One of the most powerful features of chalk exec is its ability to generate periodic “heartbeat” reports that continue for as long as your application runs.

Setting Up Heartbeat Monitoring

Let’s first create a configuration file that enables heartbeat reporting:

# Create a heartbeat configuration file
$ cat << EOF > heartbeat-config.c4m
# Enable heartbeat and set interval to 10 seconds
exec.heartbeat: true
exec.heartbeat_rate: <<10 seconds>>

# Define what to include in heartbeat reports
report_template heartbeat_report {
  key._PROCESS_PID.use                        = true
  key._PROCESS_STATE.use                      = true
  key._PROCESS_CWD.use                        = true
  key._OP_TCP_SOCKET_INFO.use                 = true
  key._TIMESTAMP.use                          = true
  key._DATETIME.use                           = true
}

# Use this template for heartbeat operations
outconf.heartbeat.report_template: "heartbeat_report"
EOF

Now, let’s create a long-running program to monitor:

# Create a script that runs for a while
$ cat << EOF > long-running.sh
#!/bin/bash
echo "Starting long-running process..."
count=1
while [[ \$count -le 5 ]]; do
  echo "Iteration \$count"
  sleep 15
  ((count=count+1))
done
echo "Process complete."
EOF

$ chmod +x long-running.sh

Load our heartbeat configuration and run the program:

# Load the heartbeat configuration
$ chalk load heartbeat-config.c4m

# Run with exec and heartbeat enabled
$ chalk exec -- ./long-running.sh

You’ll see your script’s output along with periodic heartbeat reports:

Starting long-running process...
[
  {
    "_OPERATION": "exec",
    "_DATETIME": "2024-03-05T14:45:10.123-05:00",
    "_PROCESS_PID": 12346,
    "_PROCESS_STATE": "running",
    "_PROCESS_CWD": "/home/user/chalk-demo",
    ...etc...
  }
]
Iteration 1
[
  {
    "_OPERATION": "heartbeat",
    "_DATETIME": "2024-03-05T14:45:20.456-05:00",
    "_PROCESS_PID": 12346,
    "_PROCESS_STATE": "running",
    "_PROCESS_CWD": "/home/user/chalk-demo",
    ...etc...
  }
]
...etc...

The heartbeat reports continue to be generated every 10 seconds as specified in the configuration, providing regular snapshots of your application’s state as it runs.

Customizing Exec Reports

You can customize what data gets collected and how it’s reported by configuring Chalk’s reporting templates.

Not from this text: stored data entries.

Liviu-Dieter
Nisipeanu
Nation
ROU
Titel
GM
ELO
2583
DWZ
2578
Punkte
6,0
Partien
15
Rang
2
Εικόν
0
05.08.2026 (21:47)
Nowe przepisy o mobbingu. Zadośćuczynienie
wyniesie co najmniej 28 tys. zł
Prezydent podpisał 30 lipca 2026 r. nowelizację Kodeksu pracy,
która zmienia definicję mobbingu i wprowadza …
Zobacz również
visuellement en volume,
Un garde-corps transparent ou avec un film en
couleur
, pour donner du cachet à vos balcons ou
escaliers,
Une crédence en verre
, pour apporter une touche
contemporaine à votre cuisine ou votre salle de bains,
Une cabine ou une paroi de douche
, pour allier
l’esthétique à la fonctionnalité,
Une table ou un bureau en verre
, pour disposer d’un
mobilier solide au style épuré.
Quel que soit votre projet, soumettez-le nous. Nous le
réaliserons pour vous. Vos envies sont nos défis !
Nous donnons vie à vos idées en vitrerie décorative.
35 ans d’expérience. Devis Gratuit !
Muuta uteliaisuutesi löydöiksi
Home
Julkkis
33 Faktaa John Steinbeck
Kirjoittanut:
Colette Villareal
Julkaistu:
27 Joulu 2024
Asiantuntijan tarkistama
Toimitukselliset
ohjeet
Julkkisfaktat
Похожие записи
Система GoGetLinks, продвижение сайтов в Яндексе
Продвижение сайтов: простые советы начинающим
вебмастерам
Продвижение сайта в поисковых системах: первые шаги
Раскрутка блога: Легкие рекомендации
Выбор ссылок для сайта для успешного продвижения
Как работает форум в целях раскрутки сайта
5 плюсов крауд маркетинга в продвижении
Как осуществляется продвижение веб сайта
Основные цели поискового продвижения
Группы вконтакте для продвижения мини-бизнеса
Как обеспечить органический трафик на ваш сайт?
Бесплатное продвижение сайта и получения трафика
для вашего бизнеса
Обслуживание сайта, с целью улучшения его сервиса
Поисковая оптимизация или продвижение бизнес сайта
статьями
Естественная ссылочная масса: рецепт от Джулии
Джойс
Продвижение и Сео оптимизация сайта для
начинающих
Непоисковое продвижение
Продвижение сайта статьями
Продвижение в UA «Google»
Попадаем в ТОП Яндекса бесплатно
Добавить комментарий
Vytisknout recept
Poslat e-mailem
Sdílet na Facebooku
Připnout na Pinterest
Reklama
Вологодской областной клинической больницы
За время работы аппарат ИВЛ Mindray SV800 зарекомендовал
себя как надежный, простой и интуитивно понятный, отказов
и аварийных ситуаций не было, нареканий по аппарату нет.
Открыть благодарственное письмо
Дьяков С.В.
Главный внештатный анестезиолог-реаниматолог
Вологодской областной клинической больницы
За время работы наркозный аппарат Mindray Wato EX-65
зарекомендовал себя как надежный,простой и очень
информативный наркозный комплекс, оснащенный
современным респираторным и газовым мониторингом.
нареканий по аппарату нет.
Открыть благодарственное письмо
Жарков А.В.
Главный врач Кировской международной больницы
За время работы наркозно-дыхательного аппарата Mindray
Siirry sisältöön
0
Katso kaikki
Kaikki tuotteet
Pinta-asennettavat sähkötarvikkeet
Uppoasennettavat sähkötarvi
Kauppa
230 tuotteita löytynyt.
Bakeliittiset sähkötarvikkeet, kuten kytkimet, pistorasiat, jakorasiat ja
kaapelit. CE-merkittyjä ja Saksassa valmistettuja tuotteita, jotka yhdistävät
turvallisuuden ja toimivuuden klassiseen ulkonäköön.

Let’s explore a few examples:

Customizing Output Location

Let’s create a configuration that sends exec reports to a specific file:

# Create a file output configuration
$ cat << EOF > file-output-config.c4m
# Define a sink for file output
sink_config exec_file_output {
  sink:     "file"
  enabled:  true
  filename: "./exec-reports.log"
}

# Subscribe our new sink to the report topic
subscribe("report", "exec_file_output")
EOF

# Load the configuration
$ chalk load file-output-config.c4m

# Run a command with the new configuration
$ chalk exec -- ls -la

Now check the contents of exec-reports.log to see the exec report that was written to the file.